Como pode, então, a esquerda reinventar-se em tempos como os nossos?
Esse é o grande problema para a esquerda. Em Portugal e a uma escala global. A esquerda deve criar um novo horizonte de expectativas. Uma utopia para o século XXI, se quisermos. Se não se conseguir fazer isso, muitos movimentos de extrema-direita vão desenvolver-se, infelizmente. Vivemos numa era sem utopias e isso é um grande desafio. Esta falta de uma utopia contempla aquilo a que muitos académicos e historiadores definem como o nosso regime de historicidade. O século XXI está a ser vivido no presente, sem ter capacidade de se projetar para o futuro. Quando se pensa em futuro, pensa-se em catástrofes ecológicas, ou como um perpetuar do capitalismo e da nossa ordem económica e política atual. A esquerda deve conseguir quebrar esta jaula de ferro do presente. Deve ser capaz de inventar uma nova perspetiva para o futuro. Mas isto não é fácil e é algo que nos distingue dos séculos anteriores. No século XIX, havia a ideia do progresso. O século XX foi o século em que apareceu o socialismo como alternativa ao capitalismo. E o século XXI iniciou-se ao normalizar e naturalizá-lo. O capitalismo é uma espécie de ordem ontológica para os humanos. Temos de mostrar que há uma alternativa. Mas, até agora, a esquerda não foi capaz de esboçar as características dessa possível nova ordem. E isso é um problema grave. Mas é também um problema para a direita, porque quando as utopias terminarem a direita também diminuirá. Olhando para a História, no século XX via-se que o fascismo tinha as suas próprias utopias: o Reich de mil anos, o mito do Novo Homem ou a grandeza de um novo Império Romano criada por Mussolini e pelo fascismo italiano. O salazarismo foi um pouco diferente, porque era muito mais conservador nesse aspeto. Existe um grande debate entre académicos, porque muitos não aceitam retratá-lo como uma forma de fascismo, mas sim como um regime político autoritário.

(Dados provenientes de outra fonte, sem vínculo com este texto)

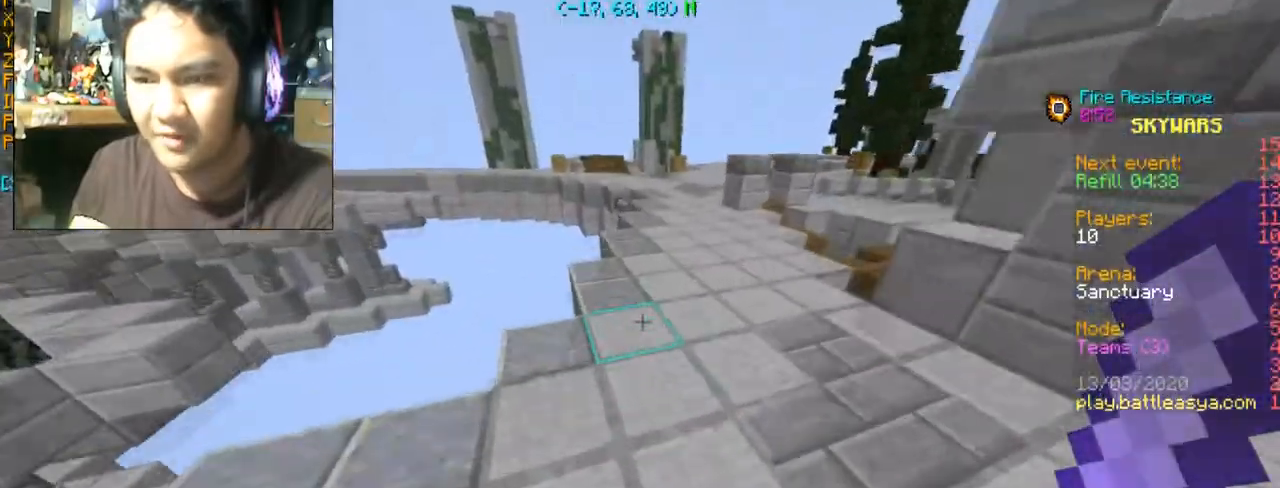
{"keys": ["space", "w"], "mouse": [], "events": []}
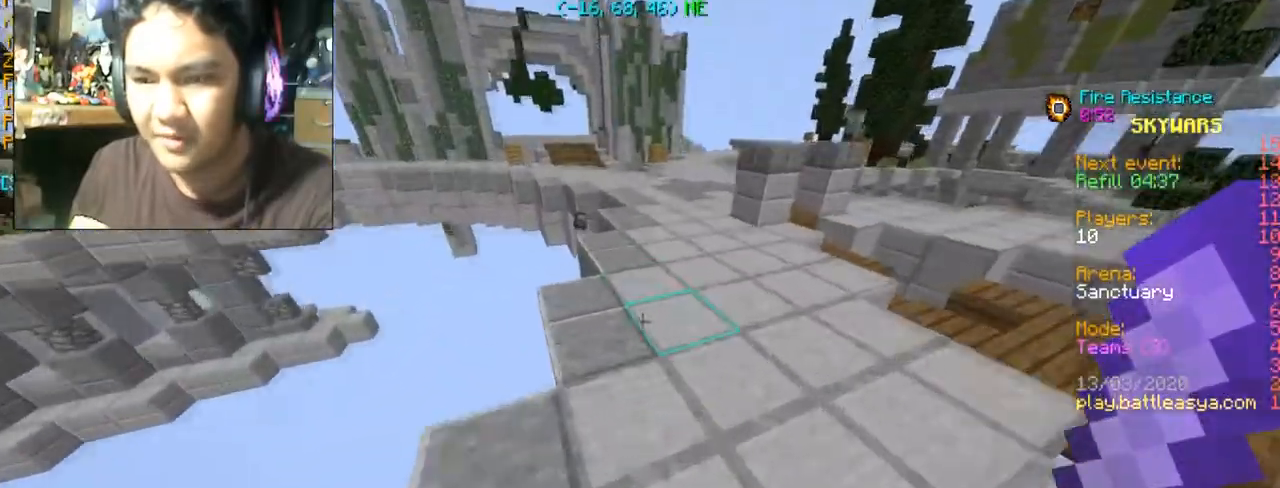
{"keys": ["d", "space", "w"], "mouse": [], "events": [[267, "d", "down"]]}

E qual é a sua visão sobre o assunto?
Acho que há diferenças entre o salazarismo e outras formas de fascismo europeu, em particular os dois grandes paradigmas: o fascismo italiano e a ideologia nacional-socialista da Alemanha. Essas diferenças são óbvias. Em Portugal, nunca houve nada semelhante a um movimento fascista em massa, como em Itália ou na Alemanha. Não obstante, o salazarismo pertence ao campo magnético dos fascismos europeus, que já de si é uma constelação bastante heterogénea. Nessa constelação, encontram-se várias ditaduras, ditaduras militares, ideologias, regimes políticos bastante diferentes uns dos outros. Portugal era uma ditadura que pertencia a esta tendência, apesar, claro, das suas especificidades. Deste ponto de vista, a ideia do 25 de Abril como o fim do fascismo europeu está correta. Não se tratou de um mal-entendido.